Big DeSync - Full Cluster down

troy.j.parker · Sat Mar 28, 2020 1:40 pm

After a catastrophic failure, there was a massive desync.

This is a 2 node HA Cluster on Windows Server 2016, with a 6TB Starwind vSAN.
It has been working relatively flawlessly up until this point.
The Shared volume broke once the sync caused problems, as expected when the iSCSI connector went offline.
Marked the most recent node as synchronized, and then had everything resync.
The iSCSI connector came back up, but my Cluster Volume resource still reported it was down, and would not go online.

I verified that there was a sync status of 1 on both nodes. I tried to remove the volume resource from the Cluster Manager, and readd it, but it reports there is no available disks on either machine. Other threads mention removing a problematic node and re-adding it, but now the node I removed will not join back to the cluster, but that is not really important at this time.

I would be fine with it mounting to a single node so I can check the data consistency at this point.

Our entire HA infrastructure has been down for 2 days at this point, and I am at a loss for what to do next.

EDIT:

A little more info as I have trying to correct the issue:

Some developments.

Once the iSCSI connectors are in place, I can verify the shared disk shows in disk management on both nodes. However it mounts as 'RAW' instead of NTFS. Any interaction with the disk prompts a 'resource is busy' alert.

Event Viewer spits out the following when Mounted, or interacted with:

Code: Select all

 The system failed to flush data to the transaction log. Corruption may occur in VolumeId: E:, DeviceName: 
 \Device\HarddiskVolume13.
 ({Device Busy}
 The device is currently busy.)

And

Code: Select all

 A corruption was discovered in the file system structure on volume E:.

The exact nature of the corruption is unknown.  The file system structures need to be scanned online.

A chkdsk on the volume yields the following results:

Code: Select all

chkdsk /r E:
The type of the file system is NTFS.
Volume label is CSVOL1.

Stage 1: Examining basic file system structure ...
Deleting corrupt attribute record (0x80, "")
from file record segment 0x7F.
Deleting corrupt attribute record (0x80, "")
from file record segment 0xCD.
Deleting corrupt attribute record (0x80, "")
from file record segment 0xD4.
Deleting corrupt attribute record (0x80, "")
from file record segment 0xE1.
Deleting corrupt attribute record (0x80, "")
from file record segment 0x114.
Deleting corrupt attribute record (0x80, "")
from file record segment 0x18C.
Deleting corrupt attribute record (0x80, "")
from file record segment 0x18D.
Deleting corrupt attribute record (0x80, "")
from file record segment 0x193.
Deleting corrupt attribute record (0x80, "")
from file record segment 0x1A3.
Deleting corrupt attribute record (0x80, "")
from file record segment 0x1B4.
  512 file records processed.
File verification completed.
An unspecified error occurred (6e74667363686b2e 109f).
An unspecified error occurred (6e74667363686b2e 1583).

troy.j.parker · Sat Mar 28, 2020 2:12 pm

A little update, I see the Disk in Disk managment now, but it is RAW format.
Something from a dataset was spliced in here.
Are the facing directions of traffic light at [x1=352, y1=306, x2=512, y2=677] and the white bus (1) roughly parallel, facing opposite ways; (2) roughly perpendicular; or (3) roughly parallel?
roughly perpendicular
I am pretty sure this is not how it should be?

Sat Mar 28, 2020 11:15 pm

Update for the community:
Important news first - the data is available now!
We found out that the problem is not related to StarWind. Disk became RAW because the cluster service stopped and was unable to start due to the DNS server absence. When cluster service is not running, the operating system is not able to recognize the cluster file system and marks it as RAW. After cluster reservation was removed from the disk, the data became available and consistent.
Some reconfigurations have to be performed on the environment to follow all the best practices. The highest priority ones are keeping DC and DNS out of the cluster - https://knowledgebase.starwindsoftware. ... san-usage/
StarWind support team is always ready to assist!